Gençlik yıllarında yazdığı şiirleri, Adana Halkevi yayınlarından birisi olan, Görüşler Dergisi’nde yayımlanmaya başladı. Askerdeyken ilk hikâyesi olan “Pis Hikâye’yi” yazdı.
1951 yılından itibaren Cumhuriyet gazetesinde fıkra ve röportaj yazarı olarak çalışmaya başladı. Yaşar Kemal ismini de ilk kez burada kullandı.
Yaşar Kemal, eserlerinde toplumun tüm yönlerini, ağalık ve toprak sorununu, kan davalarını, sömürme zihniyetini, en doğal haliyle kaleme aldı.
Bu konuları, bir gözlemci gözüyle değil, bir yaşanmışlık pratiğinin verdiği derin tecrübelerden yararlanarak anlattı. Yaşadığı coğrafyayı, doğduğu köyü, çalıştığı yerleri, tüm detayları ile ele aldı.
Halk kültürü ve folklorik çalışmalar bakımından da zengin olan Çukurova bölgesi onu halk hikâyelerine, sözlü kültüre, folklorik çalışmalara yönlendirdi. Ama Çukurova dışındaki bölgelerin de folklorik çalışmalarını inceledi. Farklı bölgelerdeki kültürleri de araştırdı ve derlemeler yaptı.
Folklorik ve kültürel çalışmalarını sürdürürken şiirleri, şarkıları, türküleri deyişleri de ele aldı.
PEN üyesi olan Yaşar Kemal, aynı zamanda Nobel edebiyat ödülüne aday gösterilen ilk Türkiyeli yazardır.
Çeşitli üniversiteler tarafından kendisine fahri doktora verildi.
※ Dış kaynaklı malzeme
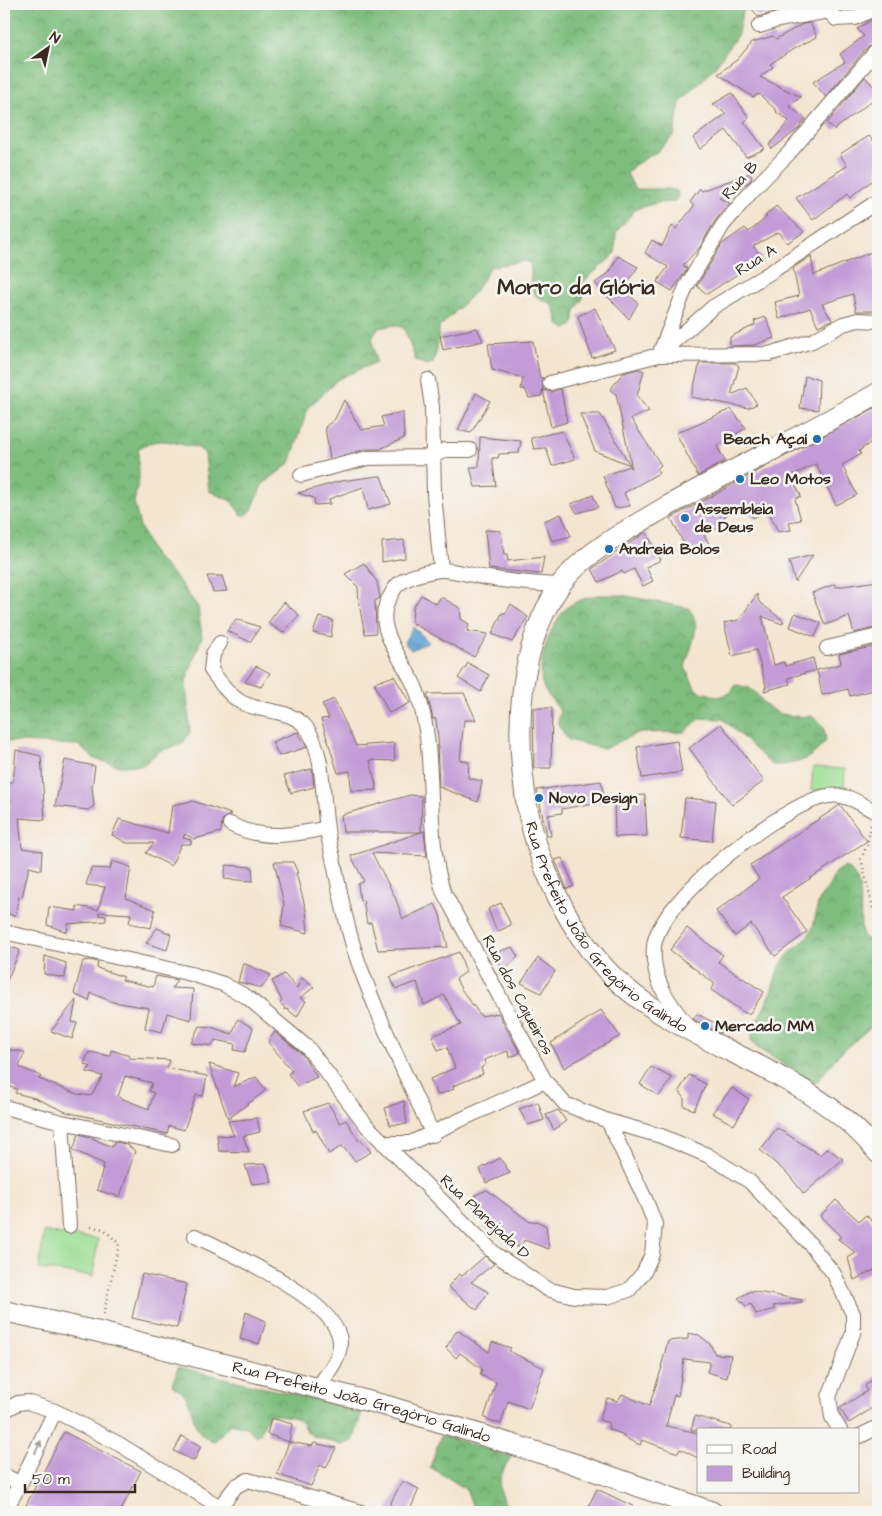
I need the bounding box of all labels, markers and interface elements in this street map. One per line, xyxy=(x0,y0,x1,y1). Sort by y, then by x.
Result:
north arrow xyxy=(22,22,72,72)
text: N xyxy=(45,27,64,49)
street label: Rua B xyxy=(717,155,764,204)
street label: Rua A xyxy=(731,239,781,281)
district label: Morro da Glória xyxy=(497,273,655,302)
place label: Beach Açaí xyxy=(723,428,808,450)
marker: Beach Açaí xyxy=(811,433,823,445)
place label: Leo Motos xyxy=(750,468,831,490)
marker: Leo Motos xyxy=(734,473,746,485)
place label: Assembleia de Deus xyxy=(694,498,774,538)
marker: Assembleia de Deus xyxy=(679,512,691,524)
place label: Andreia Bolos xyxy=(619,538,720,560)
marker: Andreia Bolos xyxy=(603,543,615,555)
place label: Novo Design xyxy=(549,787,637,811)
marker: Novo Design xyxy=(533,792,545,804)
street label: Rua Prefeito João Gregório Galindo xyxy=(520,819,692,1038)
street label: Rua dos Cajueiros xyxy=(477,931,559,1059)
place label: Mercado MM xyxy=(715,1015,814,1037)
marker: Mercado MM xyxy=(699,1020,711,1032)
street label: Rua Planejada D xyxy=(435,1170,535,1264)
street label: Rua Prefeito João Gregório Galindo xyxy=(230,1356,493,1448)
legend xyxy=(697,1428,860,1494)
text: Road xyxy=(742,1439,777,1460)
one-way arrow xyxy=(34,1440,42,1455)
scale bar xyxy=(25,1461,135,1493)
text: Building xyxy=(742,1463,790,1485)
text: 50 m xyxy=(32,1469,70,1490)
Yaşar Kemal ismi ile Kültür Merkezleri, kütüphaneler, bulvarlar, caddeler, sokaklar, mahalleler ve parklar açıldı.
Yaşar Kemal, 14 Ocak 2015 tarihinde, İstanbul Üniversitesi Tıp Fakültesi yoğun bakım ünitesine kaldırıldı.
28 Şubat 2015 yılında bulunduğu hastanede vefat etti, arkasında yüzlerce eşsiz eser ve koca bir yürek bıraktı.
İyi ki bu dünyadan sen de geçtin Yaşar Kemal...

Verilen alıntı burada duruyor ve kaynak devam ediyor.